- _EXERCISE DETAILS_
Write the listing out again word for word, excluding any pictures.

- _STORED DATA_
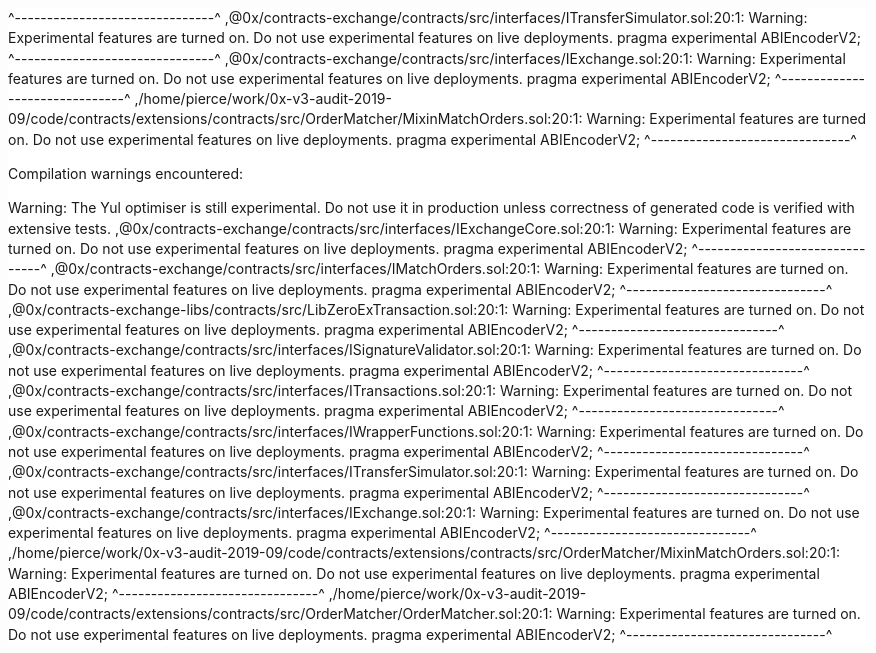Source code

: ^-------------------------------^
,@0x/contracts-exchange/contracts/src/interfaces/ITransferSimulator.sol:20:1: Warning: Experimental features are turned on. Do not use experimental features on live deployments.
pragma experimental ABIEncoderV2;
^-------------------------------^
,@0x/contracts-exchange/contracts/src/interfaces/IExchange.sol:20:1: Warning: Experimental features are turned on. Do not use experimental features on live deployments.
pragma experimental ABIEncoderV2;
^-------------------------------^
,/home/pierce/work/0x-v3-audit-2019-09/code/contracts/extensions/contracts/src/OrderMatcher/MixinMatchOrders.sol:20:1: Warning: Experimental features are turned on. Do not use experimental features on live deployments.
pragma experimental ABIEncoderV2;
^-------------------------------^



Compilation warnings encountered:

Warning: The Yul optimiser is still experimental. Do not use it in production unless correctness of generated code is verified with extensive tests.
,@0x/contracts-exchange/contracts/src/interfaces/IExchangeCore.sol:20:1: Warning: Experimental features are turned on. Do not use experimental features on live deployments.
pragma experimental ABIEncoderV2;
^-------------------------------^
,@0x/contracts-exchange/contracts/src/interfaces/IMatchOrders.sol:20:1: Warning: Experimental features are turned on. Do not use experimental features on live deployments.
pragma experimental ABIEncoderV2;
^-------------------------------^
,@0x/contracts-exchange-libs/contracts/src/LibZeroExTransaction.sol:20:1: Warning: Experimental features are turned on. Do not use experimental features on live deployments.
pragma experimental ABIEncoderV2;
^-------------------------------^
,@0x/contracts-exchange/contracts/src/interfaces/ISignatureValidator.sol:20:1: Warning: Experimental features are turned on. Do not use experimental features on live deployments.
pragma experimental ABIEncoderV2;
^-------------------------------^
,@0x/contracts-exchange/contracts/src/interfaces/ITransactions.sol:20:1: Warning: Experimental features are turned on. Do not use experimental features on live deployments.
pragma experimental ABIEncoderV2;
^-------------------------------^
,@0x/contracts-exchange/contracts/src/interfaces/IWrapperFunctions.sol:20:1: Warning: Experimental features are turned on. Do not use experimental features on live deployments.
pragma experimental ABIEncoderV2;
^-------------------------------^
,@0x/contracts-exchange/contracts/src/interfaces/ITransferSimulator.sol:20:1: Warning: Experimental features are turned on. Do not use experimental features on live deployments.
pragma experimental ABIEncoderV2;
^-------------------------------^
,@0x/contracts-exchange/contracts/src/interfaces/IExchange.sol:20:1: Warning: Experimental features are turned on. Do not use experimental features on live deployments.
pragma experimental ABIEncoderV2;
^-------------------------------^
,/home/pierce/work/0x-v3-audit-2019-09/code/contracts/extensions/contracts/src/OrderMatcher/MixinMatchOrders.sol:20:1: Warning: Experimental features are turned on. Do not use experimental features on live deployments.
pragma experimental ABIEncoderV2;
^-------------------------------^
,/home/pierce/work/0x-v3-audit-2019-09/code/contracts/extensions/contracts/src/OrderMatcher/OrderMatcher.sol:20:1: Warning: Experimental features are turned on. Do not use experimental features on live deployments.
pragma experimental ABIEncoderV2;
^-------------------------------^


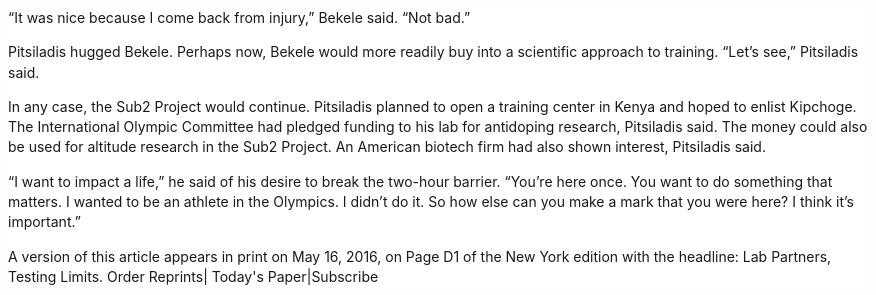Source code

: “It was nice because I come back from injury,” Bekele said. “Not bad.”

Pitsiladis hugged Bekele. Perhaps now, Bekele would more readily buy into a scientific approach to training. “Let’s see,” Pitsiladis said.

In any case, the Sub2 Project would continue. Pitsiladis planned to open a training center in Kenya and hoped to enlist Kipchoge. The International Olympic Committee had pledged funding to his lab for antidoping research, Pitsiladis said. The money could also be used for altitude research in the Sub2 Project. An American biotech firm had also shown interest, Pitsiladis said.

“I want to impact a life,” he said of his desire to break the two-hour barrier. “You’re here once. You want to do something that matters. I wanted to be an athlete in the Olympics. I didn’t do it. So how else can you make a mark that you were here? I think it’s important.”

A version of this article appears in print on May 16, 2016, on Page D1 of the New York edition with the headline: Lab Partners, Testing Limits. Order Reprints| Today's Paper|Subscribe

- _TASK OUTPUT_
Source code

: ^-------------------------------^
,@0x/contracts-exchange/contracts/src/interfaces/ITransferSimulator.sol:20:1: Warning: Experimental features are turned on. Do not use experimental features on live deployments.
pragma experimental ABIEncoderV2;
^-------------------------------^
,@0x/contracts-exchange/contracts/src/interfaces/IExchange.sol:20:1: Warning: Experimental features are turned on. Do not use experimental features on live deployments.
pragma experimental ABIEncoderV2;
^-------------------------------^
,/home/pierce/work/0x-v3-audit-2019-09/code/contracts/extensions/contracts/src/OrderMatcher/MixinMatchOrders.sol:20:1: Warning: Experimental features are turned on. Do not use experimental features on live deployments.
pragma experimental ABIEncoderV2;
^-------------------------------^



Compilation warnings encountered:

Warning: The Yul optimiser is still experimental. Do not use it in production unless correctness of generated code is verified with extensive tests.
,@0x/contracts-exchange/contracts/src/interfaces/IExchangeCore.sol:20:1: Warning: Experimental features are turned on. Do not use experimental features on live deployments.
pragma experimental ABIEncoderV2;
^-------------------------------^
,@0x/contracts-exchange/contracts/src/interfaces/IMatchOrders.sol:20:1: Warning: Experimental features are turned on. Do not use experimental features on live deployments.
pragma experimental ABIEncoderV2;
^-------------------------------^
,@0x/contracts-exchange-libs/contracts/src/LibZeroExTransaction.sol:20:1: Warning: Experimental features are turned on. Do not use experimental features on live deployments.
pragma experimental ABIEncoderV2;
^-------------------------------^
,@0x/contracts-exchange/contracts/src/interfaces/ISignatureValidator.sol:20:1: Warning: Experimental features are turned on. Do not use experimental features on live deployments.
pragma experimental ABIEncoderV2;
^-------------------------------^
,@0x/contracts-exchange/contracts/src/interfaces/ITransactions.sol:20:1: Warning: Experimental features are turned on. Do not use experimental features on live deployments.
pragma experimental ABIEncoderV2;
^-------------------------------^
,@0x/contracts-exchange/contracts/src/interfaces/IWrapperFunctions.sol:20:1: Warning: Experimental features are turned on. Do not use experimental features on live deployments.
pragma experimental ABIEncoderV2;
^-------------------------------^
,@0x/contracts-exchange/contracts/src/interfaces/ITransferSimulator.sol:20:1: Warning: Experimental features are turned on. Do not use experimental features on live deployments.
pragma experimental ABIEncoderV2;
^-------------------------------^
,@0x/contracts-exchange/contracts/src/interfaces/IExchange.sol:20:1: Warning: Experimental features are turned on. Do not use experimental features on live deployments.
pragma experimental ABIEncoderV2;
^-------------------------------^
,/home/pierce/work/0x-v3-audit-2019-09/code/contracts/extensions/contracts/src/OrderMatcher/MixinMatchOrders.sol:20:1: Warning: Experimental features are turned on. Do not use experimental features on live deployments.
pragma experimental ABIEncoderV2;
^-------------------------------^
,/home/pierce/work/0x-v3-audit-2019-09/code/contracts/extensions/contracts/src/OrderMatcher/OrderMatcher.sol:20:1: Warning: Experimental features are turned on. Do not use experimental features on live deployments.
pragma experimental ABIEncoderV2;
^-------------------------------^


Source code

: “It was nice because I come back from injury,” Bekele said. “Not bad.”

Pitsiladis hugged Bekele. Perhaps now, Bekele would more readily buy into a scientific approach to training. “Let’s see,” Pitsiladis said.

In any case, the Sub2 Project would continue. Pitsiladis planned to open a training center in Kenya and hoped to enlist Kipchoge. The International Olympic Committee had pledged funding to his lab for antidoping research, Pitsiladis said. The money could also be used for altitude research in the Sub2 Project. An American biotech firm had also shown interest, Pitsiladis said.

“I want to impact a life,” he said of his desire to break the two-hour barrier. “You’re here once. You want to do something that matters. I wanted to be an athlete in the Olympics. I didn’t do it. So how else can you make a mark that you were here? I think it’s important.”

A version of this article appears in print on May 16, 2016, on Page D1 of the New York edition with the headline: Lab Partners, Testing Limits. Order Reprints| Today's Paper|Subscribe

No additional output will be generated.